第11話 美冬

カフェテリアでみんなと話してて思い出した。

比較的にだけど伊東先生に近い人物と知り合いだったこと。


新聞部の部室は北館の三階の端っこ。

2年のクラスからは遠いので行き来するといい運動になる距離。

引き戸を開けると、目当ての人物はもう来てた。


「雪彦早いね」


入り口に背を向けてパソコンをいじっていた雪彦が振り向く。


「美冬先輩も今日は早いじゃないですか」


そう。毎回一番乗りの雪彦と二人で話したくてダッシュできたから若干息上がってる。


「珍しく二番乗りか。ね、雪彦って天文部と掛け持ちじゃなかった?」


この牧雪彦が天文部だったことを思い出したの。

伊東先生のことわたしたちよりは知ってるはず。

牧雪彦はさらさらヘアの小柄な一年生。

この街の有力企業の牧産業の一人息子。


「ええそうですよ、っていっても天文部じゃなくて天文同好会です。

あまり活動してないからほとんどこっちばかりに入り浸ってますけど、

天体ショーが見られるときなんかは不定期で観測会やったり一応ほそぼそとは活動もあるんですよ。ま、会長もあまり熱心じゃないししかも次に会長やれよって言われてて、なんとか逃げ切りたいなとは思ってます。」


「え、それは困るわ、雪彦うちの重要戦力だし」


雪彦は笑った。


「お世辞でも嬉しいですよ美冬先輩。で、天文同好会のことがなにか?」


う、いざ切り出すとなるとなんか無神経になりそうだし難しいな。

言いよどんでしまう。言葉選ばないと。


「うん、あの新聞部部長としての質問なんだけど、雪彦は伊東先生のことどう受け止めてる?
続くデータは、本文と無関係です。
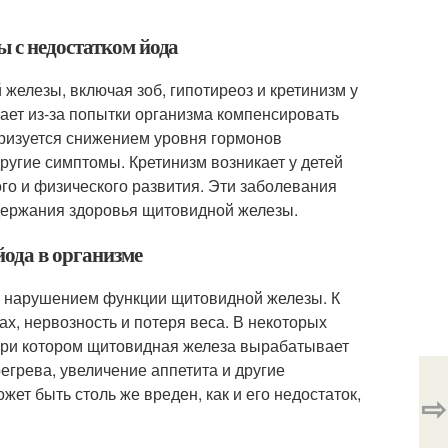
ы с недостатком йода
железы, включая зоб, гипотиреоз и кретинизм у
ает из-за попытки организма компенсировать
еризуется снижением уровня гормонов
другие симптомы. Кретинизм возникает у детей
ого и физического развития. Эти заболевания
держания здоровья щитовидной железы.
йода в организме
с нарушением функции щитовидной железы. К
ах, нервозность и потеря веса. В некоторых
 при котором щитовидная железа вырабатывает
егрева, увеличение аппетита и другие
жет быть столь же вреден, как и его недостаток,
⇨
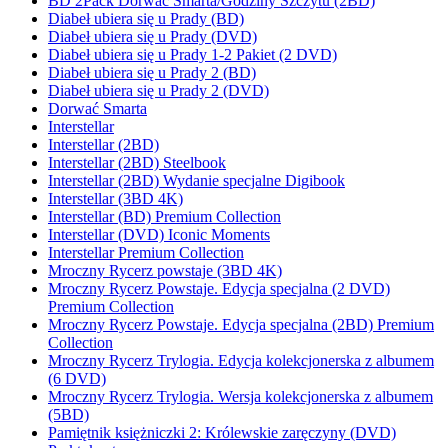
BD 2Pack Dorwać Smarta/Godziny Szczytu (2BD)
Diabeł ubiera się u Prady (BD)
Diabeł ubiera się u Prady (DVD)
Diabeł ubiera się u Prady 1-2 Pakiet (2 DVD)
Diabeł ubiera się u Prady 2 (BD)
Diabeł ubiera się u Prady 2 (DVD)
Dorwać Smarta
Interstellar
Interstellar (2BD)
Interstellar (2BD) Steelbook
Interstellar (2BD) Wydanie specjalne Digibook
Interstellar (3BD 4K)
Interstellar (BD) Premium Collection
Interstellar (DVD) Iconic Moments
Interstellar Premium Collection
Mroczny Rycerz powstaje (3BD 4K)
Mroczny Rycerz Powstaje. Edycja specjalna (2 DVD)
Premium Collection
Mroczny Rycerz Powstaje. Edycja specjalna (2BD) Premium
Collection
Mroczny Rycerz Trylogia. Edycja kolekcjonerska z albumem
(6 DVD)
Mroczny Rycerz Trylogia. Wersja kolekcjonerska z albumem
(5BD)
Pamiętnik księżniczki 2: Królewskie zaręczyny (DVD)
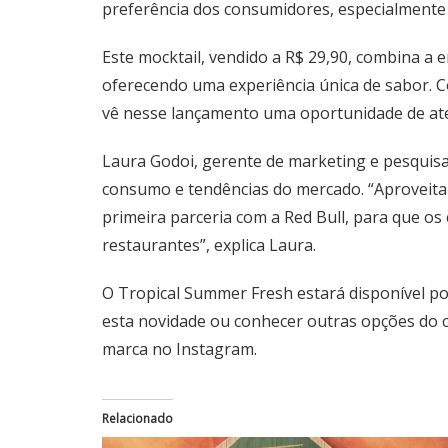
preferência dos consumidores, especialmente d
Este mocktail, vendido a R$ 29,90, combina a 
oferecendo uma experiência única de sabor.
vê nesse lançamento uma oportunidade de at
Laura Godoi, gerente de marketing e pesquisa
consumo e tendências do mercado. “Aproveit
primeira parceria com a Red Bull, para que o
restaurantes”, explica Laura.
O Tropical Summer Fresh estará disponível po
esta novidade ou conhecer outras opções do c
marca no Instagram.
Relacionado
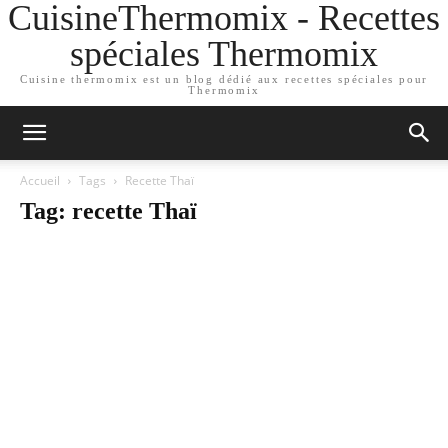
CuisineThermomix - Recettes
spéciales Thermomix
Cuisine thermomix est un blog dédié aux recettes spéciales pour
Thermomix
Accueil
Tags
Recette Thaï
Tag: recette Thaï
もしこの話題が精神的にきついなら、雪彦のいるところでは避けたほうがいいかなとかも配慮したいし」


彼はわたしの方に向いてた体をまたパソコンのほうに向きなおし、背中越しに答えた。


「大丈夫ですよ、ボクもそんなやわじゃないんで。

とはいえショックすぎてまだ整理できてません。

伊東先生は顧問ですから4月から同好会でも地学の授業でもお世話になってきましたし、もちろん何度も話したこともあります。

ただおとなしい先生だしすごく親しいとかはないんですが、

でもやっぱりショックなのは間違いないです。優しいいい先生でしたよ」


背中向けてるから表情はわからないけど、動揺の気持ちは伝わってくる。


「そうだよね、ショックだよね、

接点がほとんどないわたしだってショックだし学校全体がまだ動揺してるもの」


「ボクむしろ美冬先輩に聞きたいです、何か事情ご存知だったりしませんか?

あと、結局その、事故なのか事件なのかとかの情報とか」


「ごめん、そのあたりのことまだ全然聞けてなくて。

さぐりはいれてみるけど、事件ってことはないんじゃないかな。

いい加減なわたしの主観でしかないけど。

学校に警察関係の人の出入りが激しかったり先生たちが聴取されてたりって感じもないし、事故か、もしかしたら自殺なんてことも考えられるのかも」


「自殺……、それはちょっと信じられないです。

明るい感じの先生ではなかったですけど、でもそれにしても」


雪彦はそのまま黙り込んだ。

そのタイミングで他の子達が部室に来たので話はそこで途切れてしまった。